Department of Medical Informatics, Erasmus University Medical Center, Rotterdam, the Netherlands.
Department of Medical Informatics, Erasmus University Medical Center, Rotterdam, the Netherlands.
Int J Med Inform. 2022 Jul;163:104762. doi: 10.1016/j.ijmedinf.2022.104762. Epub 2022 Apr 12.
Provide guidance on sample size considerations for developing predictive models by empirically establishing the adequate sample size, which balances the competing objectives of improving model performance and reducing model complexity as well as computational requirements.
We empirically assess the effect of sample size on prediction performance and model complexity by generating learning curves for 81 prediction problems (23 outcomes predicted in a depression cohort, 58 outcomes predicted in a hypertension cohort) in three large observational health databases, requiring training of 17,248 prediction models. The adequate sample size was defined as the sample size for which the performance of a model equalled the maximum model performance minus a small threshold value.
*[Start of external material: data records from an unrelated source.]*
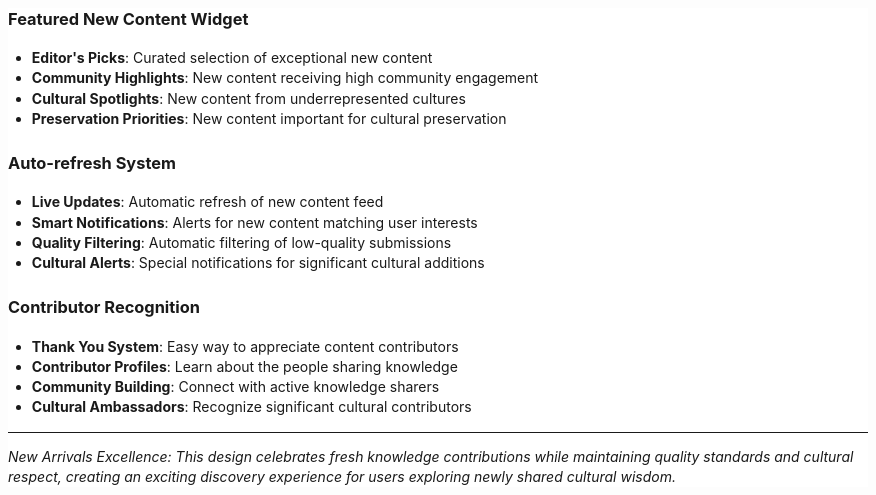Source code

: ### Featured New Content Widget

- **Editor's Picks**: Curated selection of exceptional new content
- **Community Highlights**: New content receiving high community engagement
- **Cultural Spotlights**: New content from underrepresented cultures
- **Preservation Priorities**: New content important for cultural preservation

### Auto-refresh System

- **Live Updates**: Automatic refresh of new content feed
- **Smart Notifications**: Alerts for new content matching user interests
- **Quality Filtering**: Automatic filtering of low-quality submissions
- **Cultural Alerts**: Special notifications for significant cultural additions

### Contributor Recognition

- **Thank You System**: Easy way to appreciate content contributors
- **Contributor Profiles**: Learn about the people sharing knowledge
- **Community Building**: Connect with active knowledge sharers
- **Cultural Ambassadors**: Recognize significant cultural contributors

---

_New Arrivals Excellence: This design celebrates fresh knowledge contributions while maintaining quality standards and cultural respect, creating an exciting discovery experience for users exploring newly shared cultural wisdom._
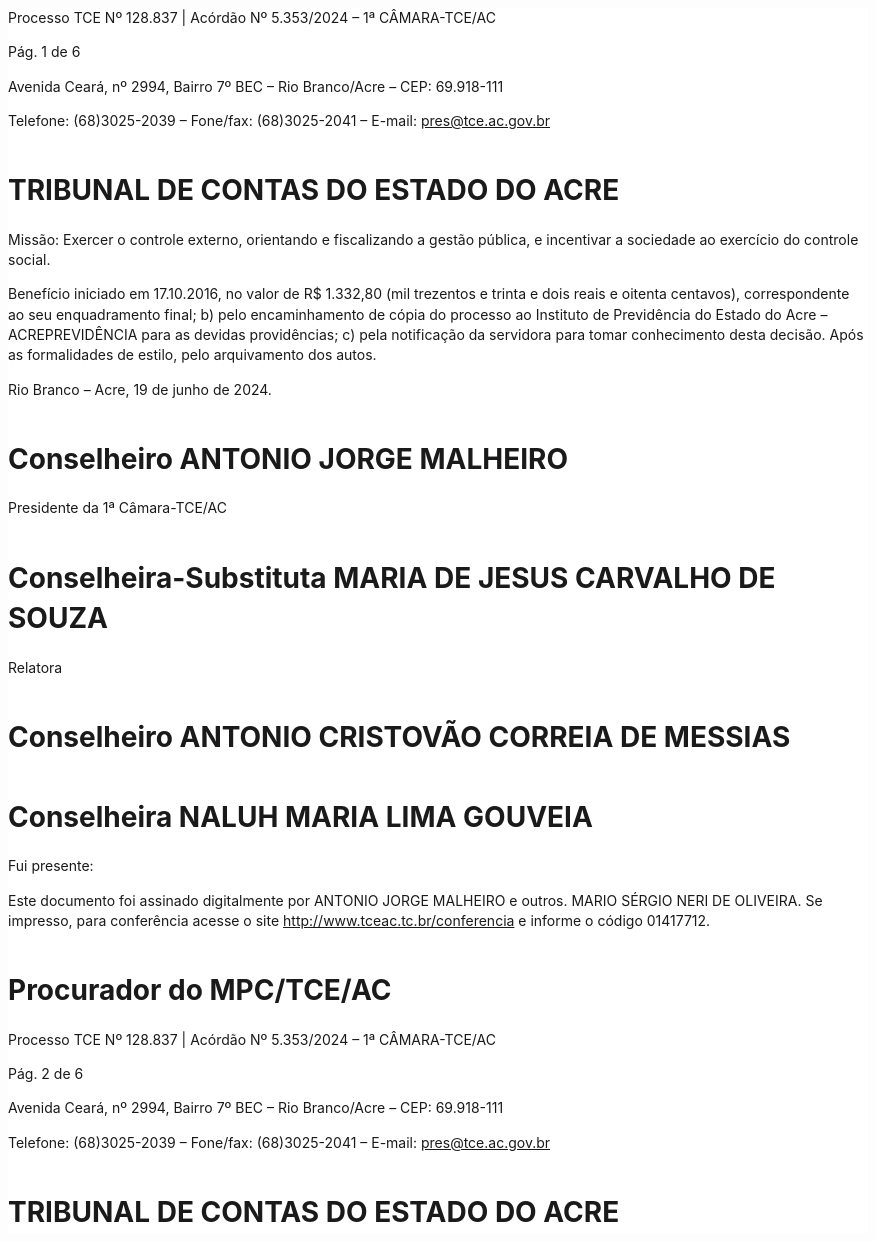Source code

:Processo TCE Nº 128.837 | Acórdão Nº 5.353/2024 – 1ª CÂMARA-TCE/AC

Pág. 1 de 6

Avenida Ceará, nº 2994, Bairro 7º BEC – Rio Branco/Acre – CEP: 69.918-111

Telefone: (68)3025-2039 – Fone/fax: (68)3025-2041 – E-mail: pres@tce.ac.gov.br

# TRIBUNAL DE CONTAS DO ESTADO DO ACRE

Missão: Exercer o controle externo, orientando e fiscalizando a gestão pública, e incentivar a sociedade ao exercício do controle social.

Benefício iniciado em 17.10.2016, no valor de R$ 1.332,80 (mil trezentos e trinta e dois reais e oitenta centavos), correspondente ao seu enquadramento final; b) pelo encaminhamento de cópia do processo ao Instituto de Previdência do Estado do Acre – ACREPREVIDÊNCIA para as devidas providências; c) pela notificação da servidora para tomar conhecimento desta decisão. Após as formalidades de estilo, pelo arquivamento dos autos.

Rio Branco – Acre, 19 de junho de 2024.

# Conselheiro ANTONIO JORGE MALHEIRO

Presidente da 1ª Câmara-TCE/AC

# Conselheira-Substituta MARIA DE JESUS CARVALHO DE SOUZA

Relatora

# Conselheiro ANTONIO CRISTOVÃO CORREIA DE MESSIAS

# Conselheira NALUH MARIA LIMA GOUVEIA

Fui presente:

Este documento foi assinado digitalmente por ANTONIO JORGE MALHEIRO e outros. MARIO SÉRGIO NERI DE OLIVEIRA. Se impresso, para conferência acesse o site http://www.tceac.tc.br/conferencia e informe o código 01417712.

# Procurador do MPC/TCE/AC

Processo TCE Nº 128.837 | Acórdão Nº 5.353/2024 – 1ª CÂMARA-TCE/AC

Pág. 2 de 6

Avenida Ceará, nº 2994, Bairro 7º BEC – Rio Branco/Acre – CEP: 69.918-111

Telefone: (68)3025-2039 – Fone/fax: (68)3025-2041 – E-mail: pres@tce.ac.gov.br

# TRIBUNAL DE CONTAS DO ESTADO DO ACRE
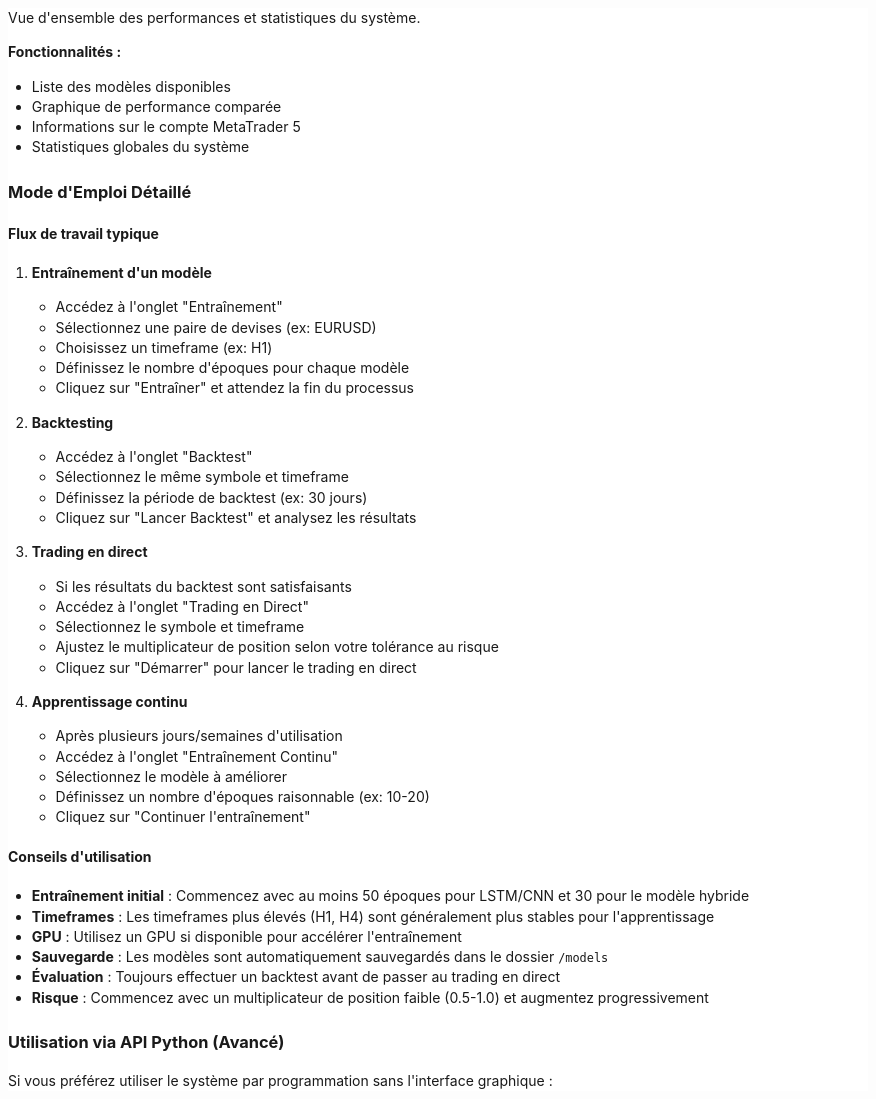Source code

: Vue d'ensemble des performances et statistiques du système.

**Fonctionnalités :**
- Liste des modèles disponibles
- Graphique de performance comparée
- Informations sur le compte MetaTrader 5
- Statistiques globales du système

### Mode d'Emploi Détaillé

#### Flux de travail typique

1. **Entraînement d'un modèle**
   - Accédez à l'onglet "Entraînement"
   - Sélectionnez une paire de devises (ex: EURUSD)
   - Choisissez un timeframe (ex: H1)
   - Définissez le nombre d'époques pour chaque modèle
   - Cliquez sur "Entraîner" et attendez la fin du processus

2. **Backtesting**
   - Accédez à l'onglet "Backtest"
   - Sélectionnez le même symbole et timeframe
   - Définissez la période de backtest (ex: 30 jours)
   - Cliquez sur "Lancer Backtest" et analysez les résultats

3. **Trading en direct**
   - Si les résultats du backtest sont satisfaisants
   - Accédez à l'onglet "Trading en Direct"
   - Sélectionnez le symbole et timeframe
   - Ajustez le multiplicateur de position selon votre tolérance au risque
   - Cliquez sur "Démarrer" pour lancer le trading en direct

4. **Apprentissage continu**
   - Après plusieurs jours/semaines d'utilisation
   - Accédez à l'onglet "Entraînement Continu"
   - Sélectionnez le modèle à améliorer
   - Définissez un nombre d'époques raisonnable (ex: 10-20)
   - Cliquez sur "Continuer l'entraînement"

#### Conseils d'utilisation

- **Entraînement initial** : Commencez avec au moins 50 époques pour LSTM/CNN et 30 pour le modèle hybride
- **Timeframes** : Les timeframes plus élevés (H1, H4) sont généralement plus stables pour l'apprentissage
- **GPU** : Utilisez un GPU si disponible pour accélérer l'entraînement
- **Sauvegarde** : Les modèles sont automatiquement sauvegardés dans le dossier `/models`
- **Évaluation** : Toujours effectuer un backtest avant de passer au trading en direct
- **Risque** : Commencez avec un multiplicateur de position faible (0.5-1.0) et augmentez progressivement

### Utilisation via API Python (Avancé)

Si vous préférez utiliser le système par programmation sans l'interface graphique :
The adequate sample size achieves a median reduction of the number of observations of 9.5%, 37.3%, 58.5%, and 78.5% for the thresholds of 0.001, 0.005, 0.01, and 0.02, respectively. The median reduction of the number of predictors in the models was 8.6%, 32.2%, 48.2%, and 68.3% for the thresholds of 0.001, 0.005, 0.01, and 0.02, respectively.
Based on our results a conservative, yet significant, reduction in sample size and model complexity can be estimated for future prediction work. Though, if a researcher is willing to generate a learning curve a much larger reduction of the model complexity may be possible as suggested by a large outcome-dependent variability.
Our results suggest that in most cases only a fraction of the available data was sufficient to produce a model close to the performance of one developed on the full data set, but with a substantially reduced model complexity.
通过实证确定合适的样本量,为开发预测模型提供样本量考虑因素的指导,在提高模型性能和降低模型复杂性以及计算需求的竞争目标之间取得平衡。
我们通过在三个大型观察性健康数据库中为 81 个预测问题(在抑郁队列中预测 23 个结果,在高血压队列中预测 58 个结果)生成学习曲线,实证评估样本量对预测性能和模型复杂性的影响,需要训练 17248 个预测模型。适当的样本量定义为模型性能等于最大模型性能减去小阈值的样本量。
对于阈值为 0.001、0.005、0.01 和 0.02,适当的样本量分别使模型的观测数中位数减少了 9.5%、37.3%、58.5%和 78.5%。模型中预测因子的中位数减少了 8.6%、32.2%、48.2%和 68.3%,对于阈值为 0.001、0.005、0.01 和 0.02。
根据我们的结果,可以估计未来预测工作中样本量和模型复杂性的保守但显著减少。然而,如果研究人员愿意生成学习曲线,则可以根据较大的结果相关变异性,实现模型复杂性的大幅减少。
我们的结果表明,在大多数情况下,仅使用可用数据的一小部分就足以生成接近使用完整数据集开发的模型的模型,但模型复杂性大大降低。